Dating after Divorce
Once you are sure that your new relationship has a future (repeated introductions of an ever-changing cast of 'new men' and 'new women' in your life can become embarrassing and futile), spread the news. If possible, tell important people face-to-face, or drop them a note or an email, explaining that you and your new partner are now an item.
Don't make assumptions and turn up, unannounced, at social occasions with a new man/woman on your arm. Don't leave people guessing, introducing new partners as 'friends', and behaving ambiguously around them. It's much better to be upfront, and clarify the nature of the relationship from the outset. You don't want to turn - yet again - into gossip fodder.
Be prepared for close scrutiny from those around you. Friends and family will feel very protective of you, and may be unusually suspicious of new lovers - especially if there is an alarming age discrepancy. It may feel oppressive, but they really do have your best interests at heart.
Don't lose your head over your new love.

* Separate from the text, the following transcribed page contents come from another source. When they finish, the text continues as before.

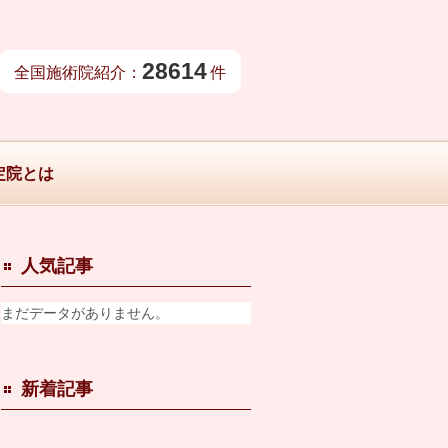
28614
全国施術院紹介：
件
定院とは
人気記事
まだデータがありません。
新着記事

Your friends have seen you go through hell, and will be delighted that you have found someone with whom you can start again. But their pleasure will turn to embarrassment and dismay if you go into 'head over heels' mode. Remember, your friends have lived through your darkest, disillusioned days, so they'll find it very disorientating to be faced with two cooing love-birds. You're embarking on a second attempt at life-long connubial bliss, and people will get very nervous if they feel you haven't learnt anything (at the very least, caution) from your first, failed, marriage.
So keep your behaviour discreet and don't ricochet (publicly at least) from the depths of despair to ecstatic joy. In private, you may feel an absolute conviction that this new relationship is the one, but in public you should play the 'older and wiser' card.